- Born: Ives Heraldine Gajadhar 28 July 1933 Forestierre, Castries, Saint Lucia
- Died: 31 August 2012 (aged 79)
- Other names: Ma Rock
- Spouse: Edward Rock m.1956

= Heraldine Rock =

Saint Lucian educator and politician

Ives Heraldine "Ma" Rock (née Gajadhar) (28 July 1933 - 31 August 2012) was a Saint Lucian educator and politician. She was the first woman to be elected to Parliament and serve as a Minister of Cabinet in Saint Lucia.

She worked as public relations officer of the St. Lucia Banana Growers Association but resigned in 1964 to enter politics. She was elected first vice-president of the United Workers Party. In the parliamentary elections of June 1964 she was the losing candidate for South Castries.

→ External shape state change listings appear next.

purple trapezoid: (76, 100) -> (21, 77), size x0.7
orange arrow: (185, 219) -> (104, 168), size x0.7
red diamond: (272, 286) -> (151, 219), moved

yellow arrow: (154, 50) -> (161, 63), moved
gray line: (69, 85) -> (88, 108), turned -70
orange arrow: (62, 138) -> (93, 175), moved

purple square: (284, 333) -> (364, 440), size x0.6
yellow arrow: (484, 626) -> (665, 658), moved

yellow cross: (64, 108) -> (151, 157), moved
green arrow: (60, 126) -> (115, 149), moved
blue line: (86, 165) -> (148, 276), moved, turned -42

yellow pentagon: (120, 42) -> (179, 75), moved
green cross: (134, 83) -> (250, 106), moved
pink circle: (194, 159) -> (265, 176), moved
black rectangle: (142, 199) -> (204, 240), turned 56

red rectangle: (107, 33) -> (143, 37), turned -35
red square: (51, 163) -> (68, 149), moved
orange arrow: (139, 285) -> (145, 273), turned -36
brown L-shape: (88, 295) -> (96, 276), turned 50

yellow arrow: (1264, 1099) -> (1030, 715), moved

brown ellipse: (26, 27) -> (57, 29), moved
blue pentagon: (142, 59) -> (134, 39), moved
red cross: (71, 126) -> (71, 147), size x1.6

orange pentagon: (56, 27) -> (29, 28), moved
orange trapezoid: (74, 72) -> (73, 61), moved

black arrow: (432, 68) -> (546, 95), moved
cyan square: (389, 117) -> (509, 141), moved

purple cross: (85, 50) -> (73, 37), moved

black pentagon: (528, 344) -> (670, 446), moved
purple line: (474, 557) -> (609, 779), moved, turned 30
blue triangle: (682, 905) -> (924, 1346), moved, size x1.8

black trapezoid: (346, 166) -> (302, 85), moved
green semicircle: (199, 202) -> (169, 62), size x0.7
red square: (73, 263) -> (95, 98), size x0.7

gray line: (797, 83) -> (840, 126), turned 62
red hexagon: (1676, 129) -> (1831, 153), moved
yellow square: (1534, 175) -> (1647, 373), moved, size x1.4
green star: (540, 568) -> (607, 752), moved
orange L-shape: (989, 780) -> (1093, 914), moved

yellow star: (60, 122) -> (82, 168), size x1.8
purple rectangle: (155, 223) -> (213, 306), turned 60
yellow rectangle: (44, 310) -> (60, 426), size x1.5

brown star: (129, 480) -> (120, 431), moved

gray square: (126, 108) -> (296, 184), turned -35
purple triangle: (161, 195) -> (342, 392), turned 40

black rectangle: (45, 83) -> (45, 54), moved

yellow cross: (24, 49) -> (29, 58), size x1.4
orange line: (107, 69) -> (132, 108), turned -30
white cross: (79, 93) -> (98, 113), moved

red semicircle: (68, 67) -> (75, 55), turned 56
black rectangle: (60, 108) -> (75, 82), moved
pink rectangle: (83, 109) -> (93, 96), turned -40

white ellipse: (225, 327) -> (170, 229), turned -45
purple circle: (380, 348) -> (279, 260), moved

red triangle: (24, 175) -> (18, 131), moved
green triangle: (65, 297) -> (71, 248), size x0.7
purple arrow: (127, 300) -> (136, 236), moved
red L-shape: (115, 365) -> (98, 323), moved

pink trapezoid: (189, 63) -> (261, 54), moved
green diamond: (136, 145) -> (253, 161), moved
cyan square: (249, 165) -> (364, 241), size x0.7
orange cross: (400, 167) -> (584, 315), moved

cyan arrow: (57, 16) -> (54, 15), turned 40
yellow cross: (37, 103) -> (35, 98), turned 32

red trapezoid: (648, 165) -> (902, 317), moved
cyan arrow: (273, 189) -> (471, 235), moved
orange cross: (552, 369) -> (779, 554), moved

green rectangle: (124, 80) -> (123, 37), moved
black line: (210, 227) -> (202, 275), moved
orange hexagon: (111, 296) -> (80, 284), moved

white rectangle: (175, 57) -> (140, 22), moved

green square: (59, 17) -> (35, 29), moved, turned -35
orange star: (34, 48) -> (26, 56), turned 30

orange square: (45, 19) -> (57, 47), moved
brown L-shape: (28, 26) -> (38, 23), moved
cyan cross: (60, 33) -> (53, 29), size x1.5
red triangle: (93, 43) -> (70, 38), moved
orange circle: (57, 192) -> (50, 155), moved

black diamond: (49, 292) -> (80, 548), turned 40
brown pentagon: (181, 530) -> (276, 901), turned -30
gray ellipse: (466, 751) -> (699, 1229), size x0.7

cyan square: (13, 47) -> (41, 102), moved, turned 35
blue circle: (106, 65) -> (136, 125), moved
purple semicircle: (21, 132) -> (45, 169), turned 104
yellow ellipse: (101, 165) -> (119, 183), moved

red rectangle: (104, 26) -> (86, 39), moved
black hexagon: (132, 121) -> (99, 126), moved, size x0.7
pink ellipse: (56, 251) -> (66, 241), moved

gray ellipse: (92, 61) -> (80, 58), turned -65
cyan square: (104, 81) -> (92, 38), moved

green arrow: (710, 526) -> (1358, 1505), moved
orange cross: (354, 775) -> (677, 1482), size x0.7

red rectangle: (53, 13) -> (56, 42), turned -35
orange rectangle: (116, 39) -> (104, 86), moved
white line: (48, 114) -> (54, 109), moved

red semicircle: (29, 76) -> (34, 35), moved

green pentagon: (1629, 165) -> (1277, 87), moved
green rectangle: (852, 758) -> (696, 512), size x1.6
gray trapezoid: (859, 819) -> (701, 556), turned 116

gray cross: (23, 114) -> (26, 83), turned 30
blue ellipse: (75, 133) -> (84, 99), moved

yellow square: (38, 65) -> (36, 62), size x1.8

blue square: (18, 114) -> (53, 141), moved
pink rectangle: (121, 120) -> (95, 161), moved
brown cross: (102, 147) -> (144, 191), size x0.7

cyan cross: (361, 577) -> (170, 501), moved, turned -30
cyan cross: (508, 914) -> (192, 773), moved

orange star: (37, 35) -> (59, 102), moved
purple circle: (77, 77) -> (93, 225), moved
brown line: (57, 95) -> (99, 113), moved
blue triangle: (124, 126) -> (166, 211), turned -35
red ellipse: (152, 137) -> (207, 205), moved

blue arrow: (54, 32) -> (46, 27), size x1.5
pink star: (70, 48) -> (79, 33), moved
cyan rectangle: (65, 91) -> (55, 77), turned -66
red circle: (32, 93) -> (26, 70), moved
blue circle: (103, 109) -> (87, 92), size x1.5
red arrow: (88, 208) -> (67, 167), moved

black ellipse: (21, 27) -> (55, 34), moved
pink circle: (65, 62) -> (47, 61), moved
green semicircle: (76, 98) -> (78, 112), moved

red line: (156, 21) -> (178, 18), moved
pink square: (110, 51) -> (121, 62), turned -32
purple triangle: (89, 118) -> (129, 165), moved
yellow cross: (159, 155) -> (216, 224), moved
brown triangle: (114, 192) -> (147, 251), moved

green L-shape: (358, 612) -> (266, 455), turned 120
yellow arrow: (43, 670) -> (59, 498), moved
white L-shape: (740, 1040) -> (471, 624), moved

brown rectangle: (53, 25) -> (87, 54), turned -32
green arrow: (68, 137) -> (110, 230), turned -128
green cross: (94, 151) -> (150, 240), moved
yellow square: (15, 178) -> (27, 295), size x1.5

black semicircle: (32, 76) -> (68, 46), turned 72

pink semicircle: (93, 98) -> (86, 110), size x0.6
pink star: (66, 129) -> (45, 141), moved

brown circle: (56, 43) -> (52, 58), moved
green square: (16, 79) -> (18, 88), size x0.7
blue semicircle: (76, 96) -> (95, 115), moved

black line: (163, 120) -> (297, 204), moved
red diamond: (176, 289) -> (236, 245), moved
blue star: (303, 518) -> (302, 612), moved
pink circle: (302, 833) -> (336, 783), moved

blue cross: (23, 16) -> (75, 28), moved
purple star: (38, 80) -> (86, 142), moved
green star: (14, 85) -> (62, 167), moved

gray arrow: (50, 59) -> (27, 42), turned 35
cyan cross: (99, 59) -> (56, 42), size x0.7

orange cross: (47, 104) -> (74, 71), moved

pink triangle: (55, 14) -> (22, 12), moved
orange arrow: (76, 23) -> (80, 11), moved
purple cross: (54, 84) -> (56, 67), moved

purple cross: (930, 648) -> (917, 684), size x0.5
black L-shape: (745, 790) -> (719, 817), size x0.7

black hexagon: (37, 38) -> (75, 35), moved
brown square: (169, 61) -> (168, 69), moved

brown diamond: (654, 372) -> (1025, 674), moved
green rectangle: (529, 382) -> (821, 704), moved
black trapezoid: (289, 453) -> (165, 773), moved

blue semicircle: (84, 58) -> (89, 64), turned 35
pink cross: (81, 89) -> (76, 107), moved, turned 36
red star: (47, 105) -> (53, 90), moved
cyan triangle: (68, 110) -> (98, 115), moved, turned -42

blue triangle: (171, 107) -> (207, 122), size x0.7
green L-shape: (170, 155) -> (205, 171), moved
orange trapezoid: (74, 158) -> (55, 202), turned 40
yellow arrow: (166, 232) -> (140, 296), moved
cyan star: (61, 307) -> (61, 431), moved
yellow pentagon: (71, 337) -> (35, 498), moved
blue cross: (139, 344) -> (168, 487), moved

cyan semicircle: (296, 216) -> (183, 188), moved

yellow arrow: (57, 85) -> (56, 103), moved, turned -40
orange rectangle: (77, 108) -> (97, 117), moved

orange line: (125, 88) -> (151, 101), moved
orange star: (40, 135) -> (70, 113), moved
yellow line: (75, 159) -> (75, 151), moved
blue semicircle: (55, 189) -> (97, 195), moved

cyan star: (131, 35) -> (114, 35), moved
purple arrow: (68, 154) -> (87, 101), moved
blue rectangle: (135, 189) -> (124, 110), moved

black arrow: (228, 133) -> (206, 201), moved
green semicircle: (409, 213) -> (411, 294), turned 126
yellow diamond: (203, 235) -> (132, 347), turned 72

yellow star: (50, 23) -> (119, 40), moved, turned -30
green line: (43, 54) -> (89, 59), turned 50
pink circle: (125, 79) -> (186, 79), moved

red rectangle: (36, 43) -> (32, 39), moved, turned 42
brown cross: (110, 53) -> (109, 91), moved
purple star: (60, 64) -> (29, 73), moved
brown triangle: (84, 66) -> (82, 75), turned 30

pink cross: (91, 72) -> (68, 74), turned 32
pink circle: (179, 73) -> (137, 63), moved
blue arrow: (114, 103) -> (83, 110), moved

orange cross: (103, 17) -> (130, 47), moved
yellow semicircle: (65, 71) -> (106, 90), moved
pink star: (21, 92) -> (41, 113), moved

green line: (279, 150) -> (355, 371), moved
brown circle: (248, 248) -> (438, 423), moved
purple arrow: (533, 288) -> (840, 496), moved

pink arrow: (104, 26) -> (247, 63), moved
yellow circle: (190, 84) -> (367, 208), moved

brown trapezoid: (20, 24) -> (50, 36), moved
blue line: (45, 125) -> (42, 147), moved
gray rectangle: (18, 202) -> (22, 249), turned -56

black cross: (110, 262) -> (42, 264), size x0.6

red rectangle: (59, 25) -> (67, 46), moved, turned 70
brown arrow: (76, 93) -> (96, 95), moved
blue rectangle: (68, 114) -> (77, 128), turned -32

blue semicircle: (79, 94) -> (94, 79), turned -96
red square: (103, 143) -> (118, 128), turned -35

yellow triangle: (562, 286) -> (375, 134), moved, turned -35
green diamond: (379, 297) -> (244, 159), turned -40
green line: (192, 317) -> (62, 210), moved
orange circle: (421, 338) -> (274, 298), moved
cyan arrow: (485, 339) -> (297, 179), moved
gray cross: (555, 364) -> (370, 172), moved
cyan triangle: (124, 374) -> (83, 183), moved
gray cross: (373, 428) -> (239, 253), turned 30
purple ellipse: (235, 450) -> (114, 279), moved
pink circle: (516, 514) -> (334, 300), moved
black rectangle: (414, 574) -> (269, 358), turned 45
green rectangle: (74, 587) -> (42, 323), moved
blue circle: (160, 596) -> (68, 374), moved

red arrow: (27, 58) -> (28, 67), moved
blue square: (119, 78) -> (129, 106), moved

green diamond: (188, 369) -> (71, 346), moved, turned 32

Later that year she gained a seat on the Castries Town Board. She became the first woman to hold political office in Saint Lucia when she beat George Odlum to win the parliamentary seat of Castries South East in 1974.

She then became the first woman to serve as a government minister as Minister of Housing, Community Development, Local Government and Social Affairs from 1974 to 1980.

She decided not to contest the general elections in 1982, but when the United Workers Party won the 1982 elections was appointed to serve as a senator on the government side until 1987. She later served on various private and public boards including Board of Directors of the St. Lucia Electricity Services and the Development Control Authority. Rock served as a Justice of the Peace (Juge de Paix) from 1965 and was invested as a Member of the Order of the British Empire (MBE).